Asthma in cats is often an allergic reaction to inhaled allergens within your cat's environment. Today, our Brighton vets discuss the causes, signs, and symptoms of asthma in cats.
Causes of Asthma in Cats
Asthma attacks are generally brought on by the cat inhaling an allergen, or possibly due to increased stress levels. A few of the most common allergens to trigger asthma attacks in cats include:
- Dust mites
- Cigarette smoke
- Household cleaning products
- Some foods
- Cat litter dust
Several other underlying conditions could contribute to the severity of your cat's asthma attack including pneumonia, obesity, parasites, a pre-existing heart condition, or a genetic predisposition.
Symptoms of Asthma in Cats
The first signs that your cat could be having an asthma attack are coughing and wheezing. You might also notice that your cat is hunched close to the ground with its neck extended forward as if trying to expel a hairball.
If your cat is experiencing a full-blown asthma attack you will be able to see your cat's sides going in and out as they work hard to breathe. You may also notice that they are drooling or coughing up mucus. All of this can cause your cat to become very frightened and stressed. If you notice that your cat is having difficulties breathing, contact your vet immediately for assistance or call your nearest animal emergency hospital!
Another sign of asthma in cats is rapid breathing during sleep. While resting or sleeping your cat will normally take between 24 and 30 breaths per minute. If you notice that your cat is taking more than 40 breaths per minute call your vet immediately for assistance, or contact your closest animal emergency hospital.
Note: If your cat is snoring or breathing loudly when resting it doesn't necessarily mean that they are having an asthma attack. That said, if you are concerned about your cat's breathing it is always best to err on the side of caution and contact your vet for further advice.

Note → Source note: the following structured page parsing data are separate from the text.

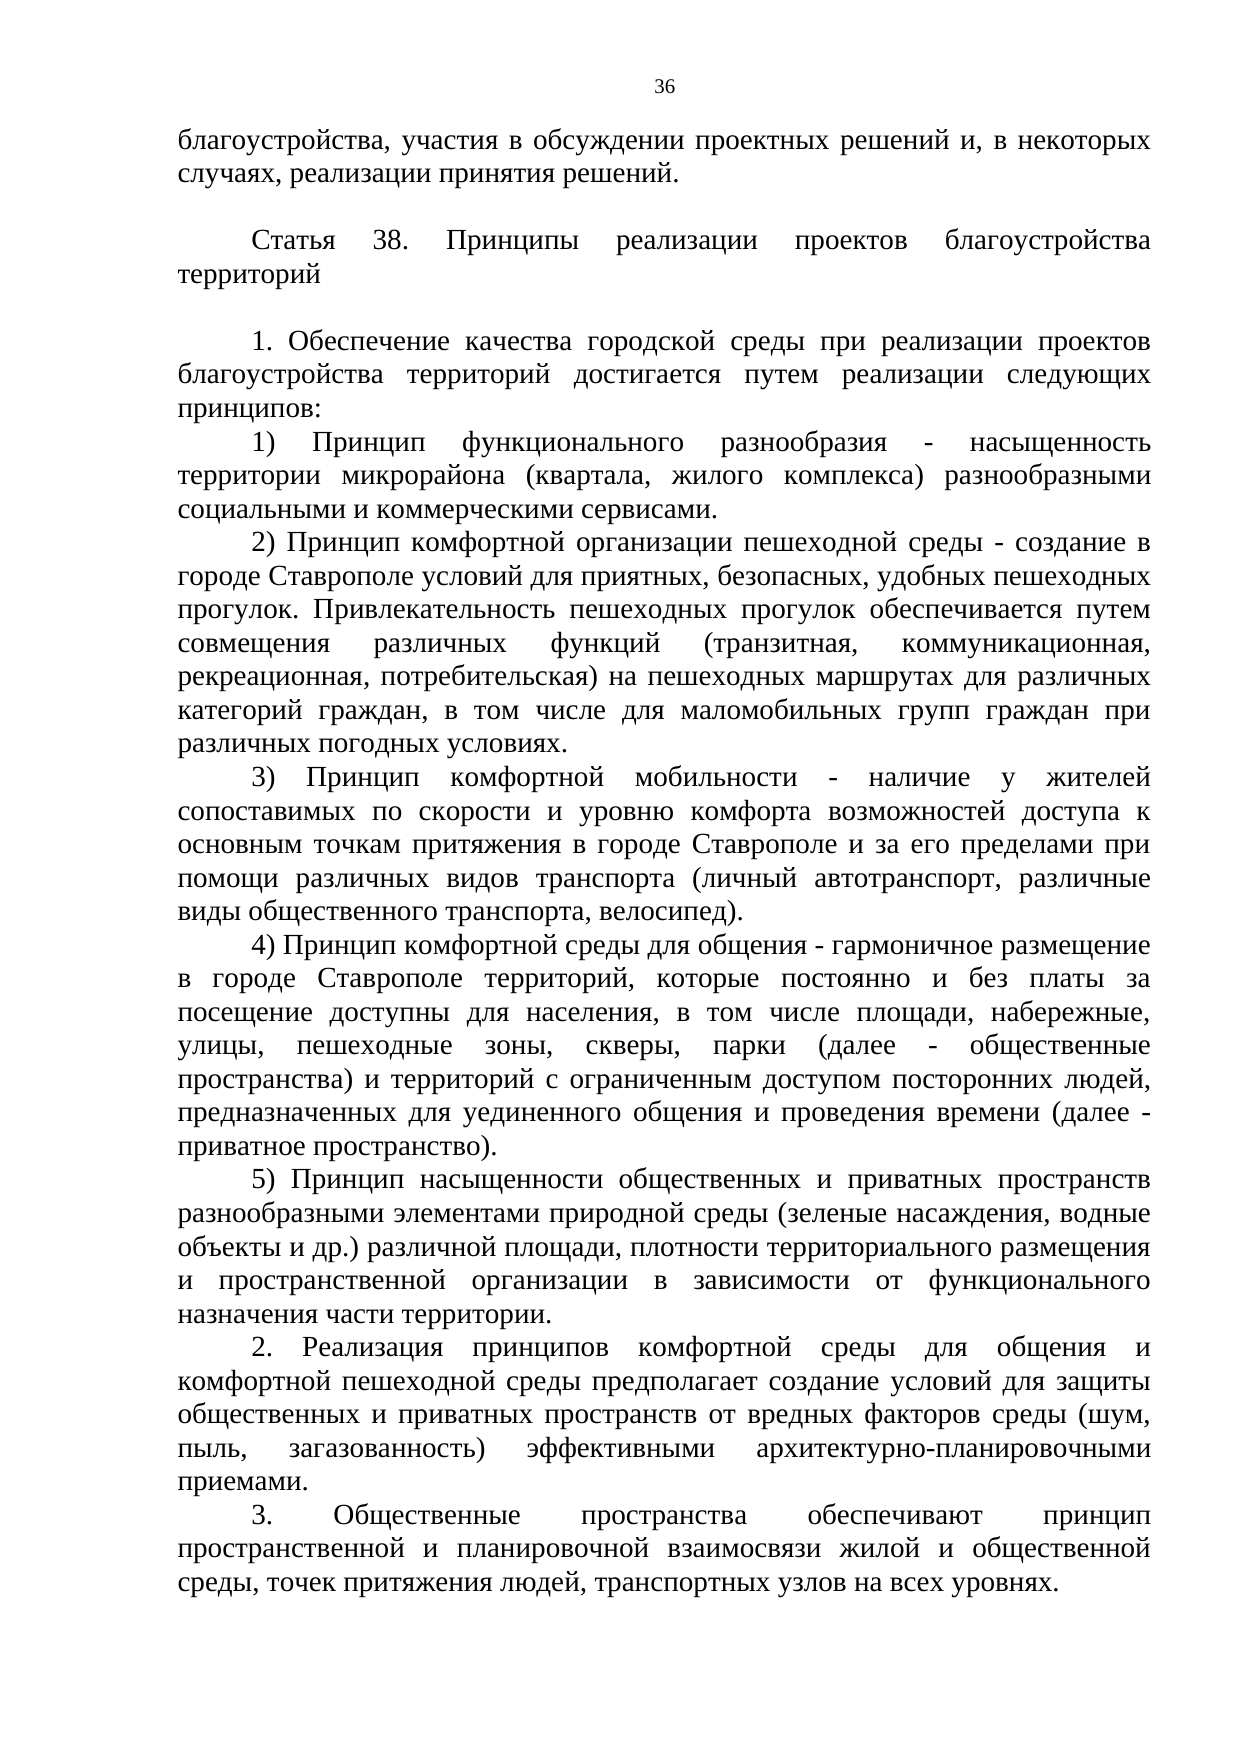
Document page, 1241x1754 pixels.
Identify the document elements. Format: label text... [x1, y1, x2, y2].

text Статья 38. Принципы реализации проектов благоустройства территорий [177, 222, 1152, 289]
text 2) Принцип комфортной организации пешеходной среды - создание в городе Ставрополе условий для приятных, безопасных, удобных пешеходных прогулок. Привлекательность пешеходных прогулок обеспечивается путем совмещения различных функций (транзитная, коммуникационная, рекреационная, потребительская) на пешеходных маршрутах для различных категорий граждан, в том числе для маломобильных групп граждан при различных погодных условиях. [177, 524, 1152, 759]
text 4) Принцип комфортной среды для общения - гармоничное размещение в городе Ставрополе территорий, которые постоянно и без платы за посещение доступны для населения, в том числе площади, набережные, улицы, пешеходные зоны, скверы, парки (далее - общественные пространства) и территорий с ограниченным доступом посторонних людей, предназначенных для уединенного общения и проведения времени (далее - приватное пространство). [177, 927, 1152, 1162]
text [177, 122, 1152, 189]
text 2. Реализация принципов комфортной среды для общения и комфортной пешеходной среды предполагает создание условий для защиты общественных и приватных пространств от вредных факторов среды (шум, пыль, загазованность) эффективными архитектурно-планировочными приемами. [177, 1329, 1152, 1497]
text 5) Принцип насыщенности общественных и приватных пространств разнообразными элементами природной среды (зеленые насаждения, водные объекты и др.) различной площади, плотности территориального размещения и пространственной организации в зависимости от функционального назначения части территории. [177, 1162, 1152, 1329]
text 1) Принцип функционального разнообразия - насыщенность территории микрорайона (квартала, жилого комплекса) разнообразными социальными и коммерческими сервисами. [177, 424, 1152, 524]
text 3. Общественные пространства обеспечивают принцип пространственной и планировочной взаимосвязи жилой и общественной среды, точек притяжения людей, транспортных узлов на всех уровнях. [177, 1497, 1152, 1598]
text 3) Принцип комфортной мобильности - наличие у жителей сопоставимых по скорости и уровню комфорта возможностей доступа к основным точкам притяжения в городе Ставрополе и за его пределами при помощи различных видов транспорта (личный автотранспорт, различные виды общественного транспорта, велосипед). [177, 759, 1152, 927]
text 1. Обеспечение качества городской среды при реализации проектов благоустройства территорий достигается путем реализации следующих принципов: [177, 323, 1152, 424]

Other signs that your cat could be having an asthma attack include:
- Difficulty breathing, or increased effort to breathe
- Open-mouth breathing
- Rapid breathing
- Blue lips and gums
- Frothy mucus while coughing
- Body hunched close to the ground with neck extended forward
- Persistent coughing or gagging
- Gurgling sounds from the throat
- Increased swallowing
- Overall weakness
Treating Asthma in Cats
If your cat is diagnosed with asthma, treatment could include corticosteroids to reduce inflammation in your cat's lungs, and possibly a bronchodilator to help dilate your cat's airways. These drugs could be prescribed by your vet in the form of an injectable, oral medication, or inhaler. In some cases the vet could prescribe a corticosteroid medication only as treatment for your cat's asthma, however, bronchodilators are not generally used on their own since they do not treat the inflammation that causes the asthma attacks.
Bringing your cat to the vet for routine exams allows your vet to look for allergies your cat may have and manage them before they become a bigger issue.
Prognosis of Asthma in Cats
What is the life expectancy of a cat with asthma? Asthma in cats is an incurable and often progressive condition, which means that cats with asthma are likely to experience periodic flare-ups that can vary in intensity from mild to life-threatening.
Nonetheless, the condition is manageable with a little extra care from pet parents and medication. By monitoring your cat's respiratory effort, watching for coughing, and intervening with medication when needed, you can help your asthmatic cats live happy lives for years to come.
Diet & Asthma in Cats
What should you feed your cat with asthma? There is a lot of advice out there as to what you should feed your cat if they suffer from asthma. If you think that a change of diet could help your cat's asthma symptoms, consult your vet. Helping your cat maintain a healthy weight while ensuring that all of their nutritional needs are met, is a great way for pet parents to help their cat stay healthy. Your vet will be able to recommend the right diet for your pet, based on your cat's medical history and overall state of health.